Seas and mountains in Monika Lederbauer`s paintings radiate a certain tempting and an incomprehensible and propably insatiable longing, which makes them so touching for us.

The portraits seem to come from another world, but only at first sight. Also in these faces one can find a certain secret, you want to get to the bottom of things, you want to fathom out what it is.

Monika Lederbauer`s portraits seem to be woven with nature itself, they are one with plants, landscapes, earth. The artist shows mainly female portraits. Women are said to have more connection to the world of subtle energy, maybe because they are closer to the original things of life, to pregnancy, birth, breastfeeding. Also the portraits of Monika Lederbauer sometimes seem to show primordial mothers, who come from earth, with all their sensuality, their erotism and motherliness. These portraits also seem to ask: who am I, who are you? Especially the portraits seem to belong to this room extremely good.

The viewer of the sea and mountain paintings and the portraits understands, that deep inside us we are still connected with nature despite our apparent distance due to the urbanisation and the technologisation of our life. Nature and man do not exclude each other, they are completing each other. We are all different expressions of the same spirit of the world.

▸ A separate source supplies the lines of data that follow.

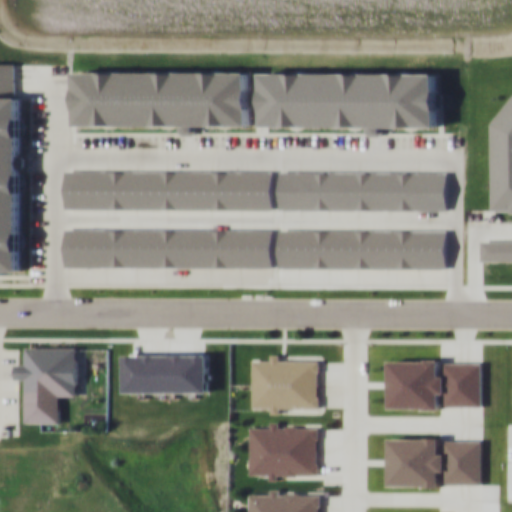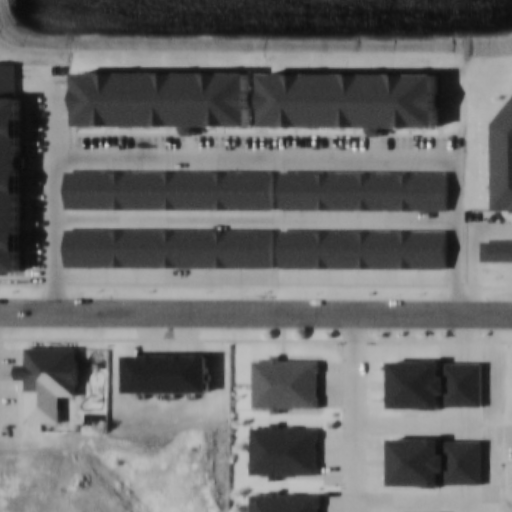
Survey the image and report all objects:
building: (165, 97)
building: (165, 97)
building: (11, 168)
building: (11, 169)
building: (169, 188)
building: (170, 188)
building: (169, 246)
building: (170, 246)
building: (364, 247)
building: (364, 247)
road: (256, 313)
building: (51, 370)
building: (52, 370)
building: (287, 381)
building: (287, 382)
building: (437, 383)
building: (437, 383)
building: (285, 449)
building: (286, 449)
building: (436, 461)
building: (436, 461)
building: (289, 501)
building: (289, 501)
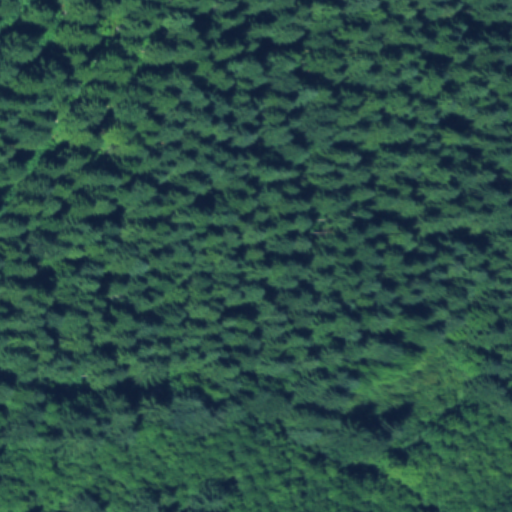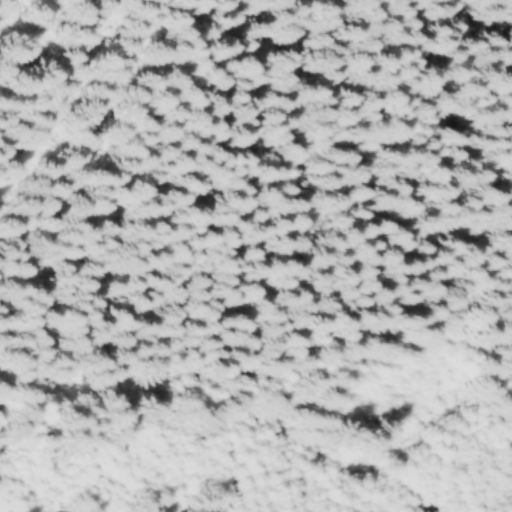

This common thing, this core of our existence is stirring up our inside when looking at Monika Lederbauer`s paintings and this is what units the different expressions of her significant artist`s ability.

Monika Lederbauer unites emotions with competence.

Art without handicraft is unthinkable. Handicraft without art is still good handicraft. Monika Lederbauer understands handicraft, but she is giving this additional spirit to handicraft, which we will never understand, but which we can only feel: her works are art!